Hi I will be in Al Ain On Friday and I also need to do a Visa Run before the 4th of May, so I think that Friday would be the ideal time to sort this out. 

is anybody Familiar with the border Crossings in Al Ain, looking at the Map I think that there should be border post at Hili, but I can't find any marked on Google Earth, if there is how far is it to the Oman Border post.

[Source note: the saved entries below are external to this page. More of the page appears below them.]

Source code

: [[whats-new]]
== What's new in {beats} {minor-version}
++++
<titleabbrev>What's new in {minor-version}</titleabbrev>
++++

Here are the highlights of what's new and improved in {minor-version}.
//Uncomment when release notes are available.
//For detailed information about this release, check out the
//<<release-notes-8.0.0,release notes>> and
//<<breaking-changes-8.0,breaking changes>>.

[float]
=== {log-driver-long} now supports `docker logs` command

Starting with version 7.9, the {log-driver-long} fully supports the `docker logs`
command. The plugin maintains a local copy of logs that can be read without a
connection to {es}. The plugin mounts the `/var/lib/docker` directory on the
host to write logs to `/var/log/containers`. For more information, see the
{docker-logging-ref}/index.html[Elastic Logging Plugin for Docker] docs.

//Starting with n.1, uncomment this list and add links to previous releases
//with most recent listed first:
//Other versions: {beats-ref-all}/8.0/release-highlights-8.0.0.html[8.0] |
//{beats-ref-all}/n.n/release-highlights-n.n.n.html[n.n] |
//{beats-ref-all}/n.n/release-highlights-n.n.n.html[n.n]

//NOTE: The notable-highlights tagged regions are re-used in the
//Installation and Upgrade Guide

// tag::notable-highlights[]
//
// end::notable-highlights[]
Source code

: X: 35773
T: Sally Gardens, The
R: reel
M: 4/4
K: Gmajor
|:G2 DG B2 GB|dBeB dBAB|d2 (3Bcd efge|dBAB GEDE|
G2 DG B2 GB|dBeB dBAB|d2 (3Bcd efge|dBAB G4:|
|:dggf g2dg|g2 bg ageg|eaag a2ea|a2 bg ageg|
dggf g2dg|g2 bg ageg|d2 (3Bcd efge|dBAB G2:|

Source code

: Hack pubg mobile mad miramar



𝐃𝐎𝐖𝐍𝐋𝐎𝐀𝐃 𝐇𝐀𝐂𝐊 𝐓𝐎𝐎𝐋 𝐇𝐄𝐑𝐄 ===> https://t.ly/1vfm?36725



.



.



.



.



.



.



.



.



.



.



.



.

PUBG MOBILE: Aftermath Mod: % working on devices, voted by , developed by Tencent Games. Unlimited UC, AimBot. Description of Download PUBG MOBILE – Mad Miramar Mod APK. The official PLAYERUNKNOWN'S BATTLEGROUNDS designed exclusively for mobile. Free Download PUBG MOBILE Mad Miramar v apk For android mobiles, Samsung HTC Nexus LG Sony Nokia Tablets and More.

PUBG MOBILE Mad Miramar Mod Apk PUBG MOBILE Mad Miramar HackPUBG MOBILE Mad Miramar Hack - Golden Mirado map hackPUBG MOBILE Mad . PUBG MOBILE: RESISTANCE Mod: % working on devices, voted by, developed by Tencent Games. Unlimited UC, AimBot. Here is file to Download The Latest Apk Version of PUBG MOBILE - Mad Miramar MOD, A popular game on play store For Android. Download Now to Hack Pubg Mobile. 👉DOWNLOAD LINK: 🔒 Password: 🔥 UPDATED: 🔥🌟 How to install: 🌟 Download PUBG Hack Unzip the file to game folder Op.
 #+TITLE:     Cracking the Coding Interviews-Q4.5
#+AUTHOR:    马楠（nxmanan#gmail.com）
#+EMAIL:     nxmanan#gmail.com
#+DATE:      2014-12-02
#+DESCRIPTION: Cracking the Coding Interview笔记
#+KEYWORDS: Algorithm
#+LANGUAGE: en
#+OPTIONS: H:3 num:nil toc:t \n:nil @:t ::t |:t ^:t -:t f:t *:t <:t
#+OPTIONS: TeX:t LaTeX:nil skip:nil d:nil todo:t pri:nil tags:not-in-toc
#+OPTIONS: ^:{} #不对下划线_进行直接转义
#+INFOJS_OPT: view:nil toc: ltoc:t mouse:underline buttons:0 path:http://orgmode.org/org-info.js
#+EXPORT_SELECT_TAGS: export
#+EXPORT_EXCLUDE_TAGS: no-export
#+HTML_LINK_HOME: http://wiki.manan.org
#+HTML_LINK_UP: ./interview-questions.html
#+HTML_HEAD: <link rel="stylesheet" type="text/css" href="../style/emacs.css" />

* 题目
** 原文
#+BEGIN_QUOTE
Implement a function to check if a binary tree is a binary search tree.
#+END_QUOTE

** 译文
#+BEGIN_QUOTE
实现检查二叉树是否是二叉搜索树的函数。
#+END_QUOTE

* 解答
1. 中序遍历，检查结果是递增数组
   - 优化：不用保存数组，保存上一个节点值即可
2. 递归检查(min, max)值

your help would be appreciated.

Thanks

Thomas Jennings


----------



## Dazcat (Aug 7, 2008)

mayotom said:


> Hi I will be in Al Ain On Friday and I also need to do a Visa Run before the 4th of May, so I think that Friday would be the ideal time to sort this out.
> 
> is anybody Familiar with the border Crossings in Al Ain, looking at the Map I think that there should be border post at Hili, but I can't find any marked on Google Earth, if there is how far is it to the Oman Border post.
> 
> ...


Directions to Hilli Border Al Ain:

Dubai - Al Ain Road, you come to a r/a with 2 tea pots on, turn left at r/a. Go straight over the next 2 r/a's, you will now see a green fence with barbed wire along the top, this is the border fence. Keep going until another r/a again go straight over, after about 1km you will see the border on your left, so go to the nest r/a & u turn, this is Hili border. Hope this helps.


----------



## mayotom (Nov 8, 2008)

Dazcat said:


> Directions to Hilli Border Al Ain:
> 
> Dubai - Al Ain Road, you come to a r/a with 2 tea pots on, turn left at r/a. Go straight over the next 2 r/a's, you will now see a green fence with barbed wire along the top, this is the border fence. Keep going until another r/a again go straight over, after about 1km you will see the border on your left, so go to the nest r/a & u turn, this is Hili border. Hope this helps.



Thank you

do I need to go much further after that to the Oman border post

Thanks


----------